== Segment start ==

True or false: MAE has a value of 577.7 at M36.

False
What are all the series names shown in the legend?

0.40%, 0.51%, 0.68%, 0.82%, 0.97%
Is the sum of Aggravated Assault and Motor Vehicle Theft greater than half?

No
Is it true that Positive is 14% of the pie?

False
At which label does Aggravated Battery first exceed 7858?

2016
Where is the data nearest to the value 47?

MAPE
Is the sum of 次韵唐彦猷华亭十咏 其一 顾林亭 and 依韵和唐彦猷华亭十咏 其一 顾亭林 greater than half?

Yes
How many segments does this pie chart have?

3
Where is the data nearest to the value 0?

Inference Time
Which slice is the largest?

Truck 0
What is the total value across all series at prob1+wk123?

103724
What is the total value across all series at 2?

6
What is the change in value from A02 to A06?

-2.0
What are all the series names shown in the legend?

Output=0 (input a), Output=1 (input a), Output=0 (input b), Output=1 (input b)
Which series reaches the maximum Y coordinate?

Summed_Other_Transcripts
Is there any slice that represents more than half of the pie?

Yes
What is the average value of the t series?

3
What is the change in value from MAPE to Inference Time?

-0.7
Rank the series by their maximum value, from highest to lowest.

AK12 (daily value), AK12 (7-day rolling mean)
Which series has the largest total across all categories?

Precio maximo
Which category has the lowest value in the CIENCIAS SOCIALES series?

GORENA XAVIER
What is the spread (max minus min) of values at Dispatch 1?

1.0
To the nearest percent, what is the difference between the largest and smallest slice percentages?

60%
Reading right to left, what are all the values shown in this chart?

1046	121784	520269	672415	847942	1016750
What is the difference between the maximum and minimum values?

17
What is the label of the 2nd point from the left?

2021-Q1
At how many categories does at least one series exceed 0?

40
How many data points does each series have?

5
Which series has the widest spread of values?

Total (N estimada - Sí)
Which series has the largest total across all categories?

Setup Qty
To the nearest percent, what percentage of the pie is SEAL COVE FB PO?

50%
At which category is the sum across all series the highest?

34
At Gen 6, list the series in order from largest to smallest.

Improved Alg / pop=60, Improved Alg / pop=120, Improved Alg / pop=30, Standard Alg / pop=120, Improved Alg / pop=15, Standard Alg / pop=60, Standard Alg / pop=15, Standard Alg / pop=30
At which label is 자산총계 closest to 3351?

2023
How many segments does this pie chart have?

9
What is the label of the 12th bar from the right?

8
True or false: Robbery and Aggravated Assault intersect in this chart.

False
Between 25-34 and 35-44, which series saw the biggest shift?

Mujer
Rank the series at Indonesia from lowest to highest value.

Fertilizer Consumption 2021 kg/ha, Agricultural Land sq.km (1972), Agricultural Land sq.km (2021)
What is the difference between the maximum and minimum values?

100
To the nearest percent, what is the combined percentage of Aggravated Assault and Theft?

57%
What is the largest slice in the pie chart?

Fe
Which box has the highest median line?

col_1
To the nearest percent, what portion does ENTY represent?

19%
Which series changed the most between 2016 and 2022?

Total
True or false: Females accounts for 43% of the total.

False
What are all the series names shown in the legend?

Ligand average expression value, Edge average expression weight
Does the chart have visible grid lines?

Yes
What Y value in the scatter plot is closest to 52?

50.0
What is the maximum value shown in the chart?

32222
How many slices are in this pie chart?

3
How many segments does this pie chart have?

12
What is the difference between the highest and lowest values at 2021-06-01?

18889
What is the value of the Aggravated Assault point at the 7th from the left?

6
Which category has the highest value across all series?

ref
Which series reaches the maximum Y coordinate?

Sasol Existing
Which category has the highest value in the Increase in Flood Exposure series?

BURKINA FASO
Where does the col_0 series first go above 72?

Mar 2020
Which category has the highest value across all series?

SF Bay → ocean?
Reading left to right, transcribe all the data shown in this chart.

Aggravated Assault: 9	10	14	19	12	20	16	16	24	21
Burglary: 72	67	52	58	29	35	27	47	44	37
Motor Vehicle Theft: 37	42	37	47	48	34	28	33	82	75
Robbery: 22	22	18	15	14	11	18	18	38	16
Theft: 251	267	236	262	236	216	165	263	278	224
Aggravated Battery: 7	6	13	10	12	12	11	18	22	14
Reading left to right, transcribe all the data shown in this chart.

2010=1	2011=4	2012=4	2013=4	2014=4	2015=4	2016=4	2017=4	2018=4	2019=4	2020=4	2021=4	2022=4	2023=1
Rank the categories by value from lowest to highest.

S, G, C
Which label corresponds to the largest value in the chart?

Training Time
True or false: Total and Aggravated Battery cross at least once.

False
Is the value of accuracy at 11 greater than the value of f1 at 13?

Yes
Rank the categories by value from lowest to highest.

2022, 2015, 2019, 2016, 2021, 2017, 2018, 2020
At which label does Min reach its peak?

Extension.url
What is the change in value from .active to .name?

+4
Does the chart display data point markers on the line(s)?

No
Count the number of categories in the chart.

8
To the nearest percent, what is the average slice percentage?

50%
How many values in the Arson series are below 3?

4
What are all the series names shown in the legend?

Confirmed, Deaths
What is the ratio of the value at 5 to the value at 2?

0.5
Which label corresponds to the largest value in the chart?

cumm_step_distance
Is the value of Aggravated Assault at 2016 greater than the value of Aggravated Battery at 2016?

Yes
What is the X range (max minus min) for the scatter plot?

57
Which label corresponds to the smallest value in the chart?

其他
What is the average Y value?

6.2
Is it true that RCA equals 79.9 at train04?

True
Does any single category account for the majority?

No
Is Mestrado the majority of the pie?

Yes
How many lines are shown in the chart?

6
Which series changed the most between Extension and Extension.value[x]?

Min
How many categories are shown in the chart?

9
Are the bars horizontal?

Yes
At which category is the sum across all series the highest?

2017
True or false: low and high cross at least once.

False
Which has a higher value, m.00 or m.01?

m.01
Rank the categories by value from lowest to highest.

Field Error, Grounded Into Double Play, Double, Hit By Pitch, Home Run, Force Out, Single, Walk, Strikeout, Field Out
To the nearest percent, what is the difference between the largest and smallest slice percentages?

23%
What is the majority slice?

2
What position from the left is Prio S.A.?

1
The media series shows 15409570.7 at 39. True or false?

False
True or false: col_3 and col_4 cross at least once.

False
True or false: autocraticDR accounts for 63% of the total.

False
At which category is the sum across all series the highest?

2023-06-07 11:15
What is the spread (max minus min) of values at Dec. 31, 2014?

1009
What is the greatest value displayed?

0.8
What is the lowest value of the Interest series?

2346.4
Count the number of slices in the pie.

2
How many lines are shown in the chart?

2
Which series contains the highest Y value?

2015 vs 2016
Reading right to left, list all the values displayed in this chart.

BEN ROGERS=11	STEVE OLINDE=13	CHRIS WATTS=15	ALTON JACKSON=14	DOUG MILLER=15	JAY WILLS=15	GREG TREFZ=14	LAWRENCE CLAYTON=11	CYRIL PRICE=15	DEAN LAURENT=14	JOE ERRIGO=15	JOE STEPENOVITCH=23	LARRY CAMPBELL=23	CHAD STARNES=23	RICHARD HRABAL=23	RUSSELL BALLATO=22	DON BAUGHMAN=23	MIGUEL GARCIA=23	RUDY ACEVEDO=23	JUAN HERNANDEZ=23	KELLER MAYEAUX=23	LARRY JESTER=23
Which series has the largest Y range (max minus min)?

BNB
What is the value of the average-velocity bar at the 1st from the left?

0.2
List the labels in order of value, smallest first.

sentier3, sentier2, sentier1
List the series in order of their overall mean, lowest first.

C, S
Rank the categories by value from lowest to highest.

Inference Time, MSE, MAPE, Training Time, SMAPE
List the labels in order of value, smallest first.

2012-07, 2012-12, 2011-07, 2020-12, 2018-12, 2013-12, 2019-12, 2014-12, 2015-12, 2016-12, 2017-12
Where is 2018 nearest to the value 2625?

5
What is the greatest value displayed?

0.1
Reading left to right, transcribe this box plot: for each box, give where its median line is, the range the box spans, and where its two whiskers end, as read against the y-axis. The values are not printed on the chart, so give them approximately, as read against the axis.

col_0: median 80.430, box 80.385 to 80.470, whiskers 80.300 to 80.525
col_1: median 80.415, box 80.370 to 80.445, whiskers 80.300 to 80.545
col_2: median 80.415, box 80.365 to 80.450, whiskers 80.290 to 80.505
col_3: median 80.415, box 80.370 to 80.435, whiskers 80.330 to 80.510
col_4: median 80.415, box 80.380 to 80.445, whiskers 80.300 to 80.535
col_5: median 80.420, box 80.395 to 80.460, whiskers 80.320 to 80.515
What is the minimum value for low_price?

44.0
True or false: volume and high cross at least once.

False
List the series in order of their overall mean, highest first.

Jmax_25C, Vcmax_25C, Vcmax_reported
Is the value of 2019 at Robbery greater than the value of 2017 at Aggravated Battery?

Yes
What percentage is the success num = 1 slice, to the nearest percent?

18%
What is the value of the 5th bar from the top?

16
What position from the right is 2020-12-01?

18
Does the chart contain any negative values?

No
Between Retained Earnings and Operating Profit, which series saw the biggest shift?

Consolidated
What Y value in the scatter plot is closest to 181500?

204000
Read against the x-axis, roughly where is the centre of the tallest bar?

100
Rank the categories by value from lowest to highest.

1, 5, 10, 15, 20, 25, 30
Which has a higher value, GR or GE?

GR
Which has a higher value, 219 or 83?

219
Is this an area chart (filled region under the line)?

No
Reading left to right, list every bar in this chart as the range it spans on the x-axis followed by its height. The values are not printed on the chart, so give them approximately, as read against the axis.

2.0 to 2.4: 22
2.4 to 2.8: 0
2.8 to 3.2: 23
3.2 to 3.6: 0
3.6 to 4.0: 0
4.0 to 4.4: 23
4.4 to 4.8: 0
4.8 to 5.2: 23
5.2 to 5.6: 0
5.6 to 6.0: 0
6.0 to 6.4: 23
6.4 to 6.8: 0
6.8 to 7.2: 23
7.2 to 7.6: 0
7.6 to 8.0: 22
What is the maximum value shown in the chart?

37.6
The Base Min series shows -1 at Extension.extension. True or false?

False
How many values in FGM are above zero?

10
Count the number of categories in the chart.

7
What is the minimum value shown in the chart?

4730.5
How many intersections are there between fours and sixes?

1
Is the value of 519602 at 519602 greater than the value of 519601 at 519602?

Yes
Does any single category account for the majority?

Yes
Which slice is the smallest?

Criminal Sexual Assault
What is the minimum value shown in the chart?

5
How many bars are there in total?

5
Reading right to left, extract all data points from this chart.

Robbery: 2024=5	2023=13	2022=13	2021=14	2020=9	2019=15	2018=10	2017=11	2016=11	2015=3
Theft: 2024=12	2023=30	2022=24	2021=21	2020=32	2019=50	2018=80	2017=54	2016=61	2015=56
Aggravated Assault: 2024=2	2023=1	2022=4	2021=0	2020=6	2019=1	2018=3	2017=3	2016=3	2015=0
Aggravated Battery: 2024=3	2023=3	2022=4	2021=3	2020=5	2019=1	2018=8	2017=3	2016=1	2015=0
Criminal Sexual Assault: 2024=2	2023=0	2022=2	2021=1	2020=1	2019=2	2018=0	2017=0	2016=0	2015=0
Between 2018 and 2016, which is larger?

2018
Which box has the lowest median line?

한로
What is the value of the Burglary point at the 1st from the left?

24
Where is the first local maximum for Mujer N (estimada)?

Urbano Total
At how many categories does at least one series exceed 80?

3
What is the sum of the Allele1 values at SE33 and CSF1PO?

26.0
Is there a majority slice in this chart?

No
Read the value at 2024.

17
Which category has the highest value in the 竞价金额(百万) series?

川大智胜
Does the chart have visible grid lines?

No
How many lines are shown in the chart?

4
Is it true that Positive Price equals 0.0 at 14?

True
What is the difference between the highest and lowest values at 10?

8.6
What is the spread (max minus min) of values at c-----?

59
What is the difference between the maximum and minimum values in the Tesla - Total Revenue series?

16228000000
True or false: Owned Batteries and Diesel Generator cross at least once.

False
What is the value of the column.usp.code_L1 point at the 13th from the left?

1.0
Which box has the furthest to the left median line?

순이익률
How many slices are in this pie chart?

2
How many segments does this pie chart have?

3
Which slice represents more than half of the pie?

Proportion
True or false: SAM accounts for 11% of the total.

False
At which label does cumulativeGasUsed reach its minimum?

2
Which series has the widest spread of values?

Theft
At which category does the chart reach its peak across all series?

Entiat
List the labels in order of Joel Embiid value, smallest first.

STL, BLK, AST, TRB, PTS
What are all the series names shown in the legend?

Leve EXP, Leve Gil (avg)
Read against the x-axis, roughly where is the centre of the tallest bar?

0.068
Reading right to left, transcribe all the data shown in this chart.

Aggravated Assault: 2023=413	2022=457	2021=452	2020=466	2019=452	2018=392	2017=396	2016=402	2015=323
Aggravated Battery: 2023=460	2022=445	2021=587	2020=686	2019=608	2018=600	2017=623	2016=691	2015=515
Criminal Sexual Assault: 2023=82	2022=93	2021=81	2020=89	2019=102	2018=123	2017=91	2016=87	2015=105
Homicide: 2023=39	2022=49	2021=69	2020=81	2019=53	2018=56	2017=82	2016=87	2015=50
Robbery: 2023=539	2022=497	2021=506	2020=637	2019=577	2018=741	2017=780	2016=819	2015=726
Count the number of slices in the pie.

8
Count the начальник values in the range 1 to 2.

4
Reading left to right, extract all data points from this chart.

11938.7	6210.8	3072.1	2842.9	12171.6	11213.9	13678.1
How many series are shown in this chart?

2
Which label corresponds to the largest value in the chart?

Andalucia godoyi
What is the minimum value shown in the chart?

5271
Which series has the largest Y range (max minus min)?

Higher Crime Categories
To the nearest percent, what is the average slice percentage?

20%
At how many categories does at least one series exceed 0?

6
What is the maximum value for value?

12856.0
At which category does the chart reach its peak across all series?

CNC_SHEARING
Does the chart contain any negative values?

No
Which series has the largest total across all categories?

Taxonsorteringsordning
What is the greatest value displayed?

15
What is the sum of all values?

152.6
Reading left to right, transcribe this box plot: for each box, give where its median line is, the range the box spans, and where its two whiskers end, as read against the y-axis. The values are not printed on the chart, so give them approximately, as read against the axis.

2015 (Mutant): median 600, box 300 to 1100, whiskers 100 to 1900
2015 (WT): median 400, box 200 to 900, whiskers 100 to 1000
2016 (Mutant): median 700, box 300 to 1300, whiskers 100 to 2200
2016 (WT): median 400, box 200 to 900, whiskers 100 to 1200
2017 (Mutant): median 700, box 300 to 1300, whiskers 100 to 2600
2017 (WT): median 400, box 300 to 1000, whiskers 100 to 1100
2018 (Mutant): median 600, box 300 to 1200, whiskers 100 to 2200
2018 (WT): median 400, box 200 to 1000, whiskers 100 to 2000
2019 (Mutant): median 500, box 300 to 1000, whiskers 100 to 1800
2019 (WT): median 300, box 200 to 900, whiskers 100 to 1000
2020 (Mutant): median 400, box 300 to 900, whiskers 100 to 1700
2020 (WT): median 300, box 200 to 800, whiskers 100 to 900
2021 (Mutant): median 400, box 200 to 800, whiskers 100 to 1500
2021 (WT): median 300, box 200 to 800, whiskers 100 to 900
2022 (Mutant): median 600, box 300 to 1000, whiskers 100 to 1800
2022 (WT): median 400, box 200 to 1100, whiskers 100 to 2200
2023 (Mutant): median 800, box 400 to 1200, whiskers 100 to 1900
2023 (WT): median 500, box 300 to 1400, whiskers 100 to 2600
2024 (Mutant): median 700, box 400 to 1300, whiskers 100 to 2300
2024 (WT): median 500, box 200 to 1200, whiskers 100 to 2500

== Segment end ==

Work request: Copy the stretch from the start of the material through the line containing "Where is the data nearest to the value 0?", swapping "pie" for "donut" and leaving everything else unchanged.

The completed task:
True or false: MAE has a value of 577.7 at M36.

False
What are all the series names shown in the legend?

0.40%, 0.51%, 0.68%, 0.82%, 0.97%
Is the sum of Aggravated Assault and Motor Vehicle Theft greater than half?

No
Is it true that Positive is 14% of the donut?

False
At which label does Aggravated Battery first exceed 7858?

2016
Where is the data nearest to the value 47?

MAPE
Is the sum of 次韵唐彦猷华亭十咏 其一 顾林亭 and 依韵和唐彦猷华亭十咏 其一 顾亭林 greater than half?

Yes
How many segments does this donut chart have?

3
Where is the data nearest to the value 0?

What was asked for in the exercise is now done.